There is an analogy circulating widely, mainly amongst liberal folks who read science news I think, that we are in a condition similar to a frog in a pot. As you turn up the heat on the frog, in small increments, it does not notice that its habitat is quickly becoming hazardous to its health. Apparently, you can come close to boiling the frog without it freaking out. Our situation as humans is postulated to be analogous - we are poor at perceiving threats due to slowly changing circumstances. As the air gets more toxic in big cities over decades, we fail to notice the changes because we continue to acclimate ourselves in mind and body to the conditions as they evolve. We fail to look at a planet with 7 billion people on it and freak out about overpopulation and crowding because it has been (relatively) slowly growing over many decades. If the population doubled or the air became cloudy with soot within the course of one year, we might notice with alarm that our environment suddenly became less hospitable. Such a drastic change might overwhelm our senses and thinking enough to capture a large part of our attention, and perhaps subsequently our action.

Instead, we focus on the bits of our daily life in front of us. We pay bills, go to work, adapt as best we can to new technologies, medicate ourselves with entertainment and drugs, spend a lot of energy finding and thinking about a life partner, gather or grow our food, and on and on. These activities take up our attention and energy, and we only have so much life left to devote to pondering our place in the big picture, what the big picture even is, and how we may contribute to the future of this big picture. I believe that we can only focus on the big picture, which for me at this point in time is on a scale smaller than astronomy and bigger than your local town, for a certain amount of time each day, week, month, and year. To sit with the idea of global ecological collapse, day in and day out, is overwhelming. Such a practice might lead me, or anyone else, to kill myself. I believe we are simply not organized in our heads to be able to give constant attention to such a broad, sometimes subtle, multi-faceted, ever-evolving threat to the basis of our lives.

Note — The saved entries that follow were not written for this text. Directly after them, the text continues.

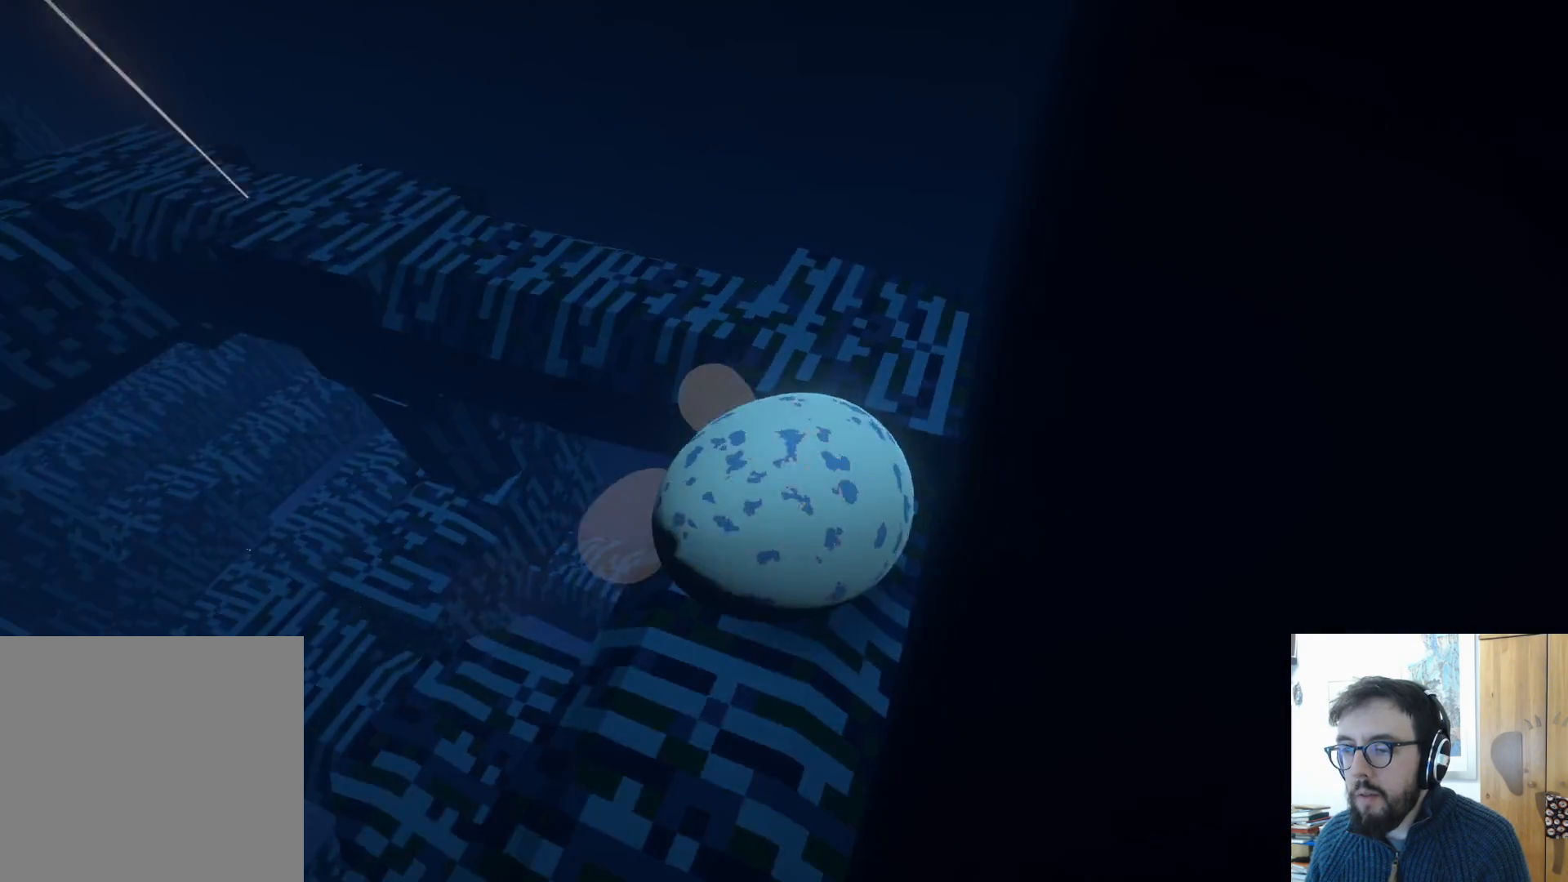
{"buttons": [], "left_stick": "center", "right_stick": "up-left", "events": [[17, "right_stick", "up-left"], [50, "left_stick", "up-right"], [167, "right_stick", "center"], [400, "left_stick", "up"], [417, "right_stick", "up-left"], [500, "left_stick", "center"]]}
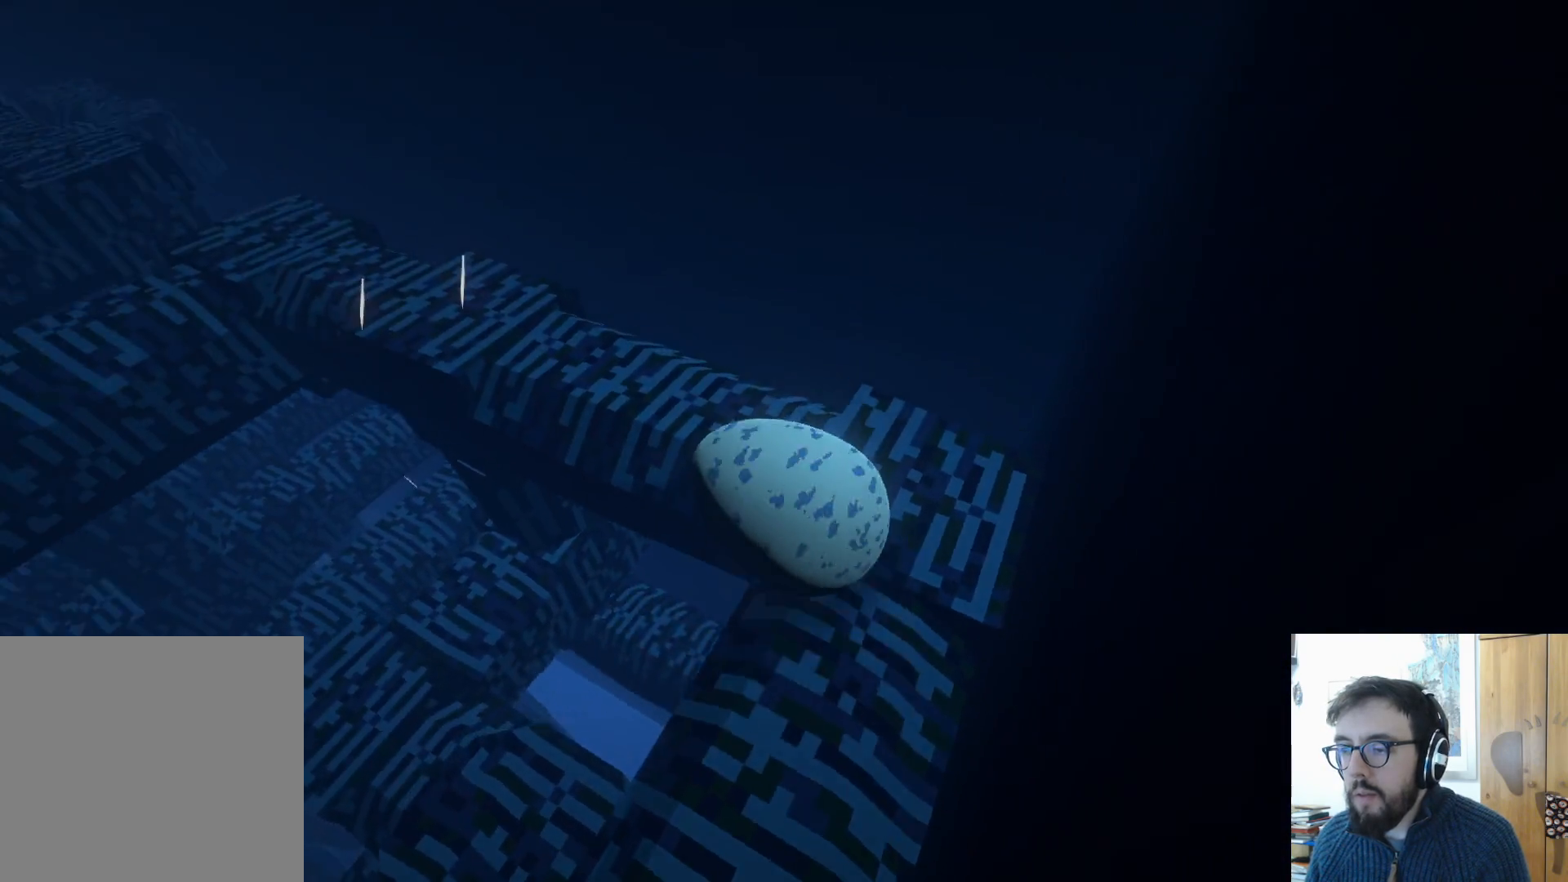
{"buttons": [], "left_stick": "right", "right_stick": "up-left", "events": [[33, "left_stick", "down"], [367, "left_stick", "down-right"], [467, "left_stick", "right"]]}
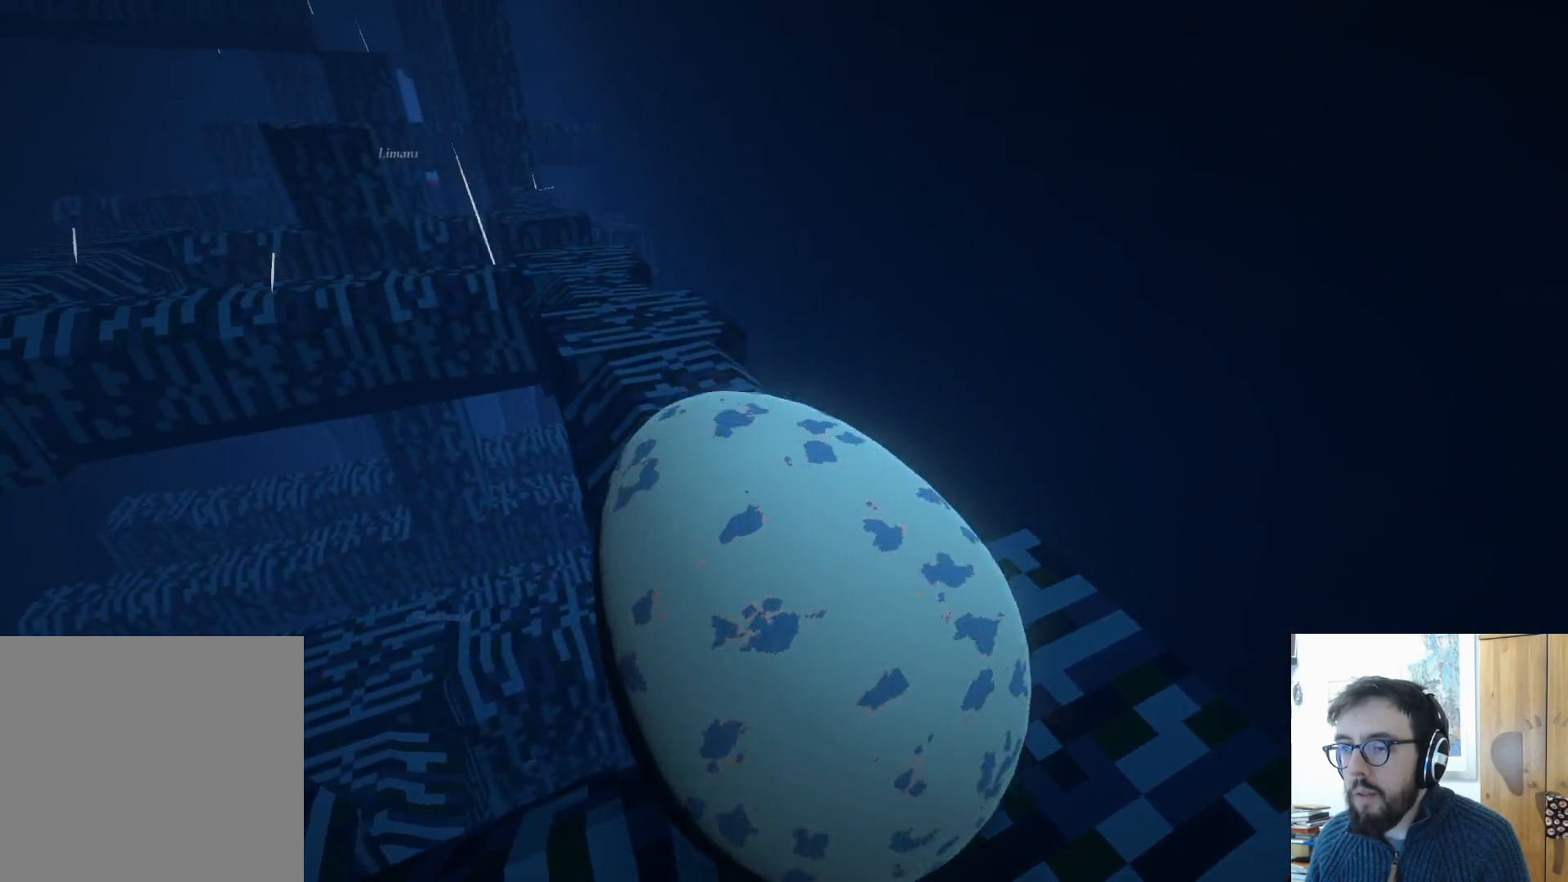
{"buttons": [], "left_stick": "up", "right_stick": "center", "events": [[33, "left_stick", "up-right"], [50, "right_stick", "center"], [100, "left_stick", "up"], [150, "right_stick", "left"], [200, "left_stick", "up-right"], [350, "left_stick", "up"], [383, "right_stick", "center"]]}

We give so much thought and action to the little things that make up our daily lives, that to me it seems that we are fundamentally unable to take the individual and collective action required to steer our planet on a drastically different course. It will take going beyond politics, economics, religion, habit, and all the other impediments to a thoughtful and scientific look at ourselves and the world around us. We will need to immediately cease so much of what we have built our modern standard of living around - massive throughputs of energy and materials, neither of which we are allowing to regenerate at anything close to the rate that we are extracting them. We will need to voluntarily reduce our population by some amount in the billions, at the very least. We will need to leave the trees in and oceans in peace, to let them recover as best they can. We need to stop putting plastics and other novel chemicals out in the world to wreak havoc on us and the biosphere. We need wholesale change on every level.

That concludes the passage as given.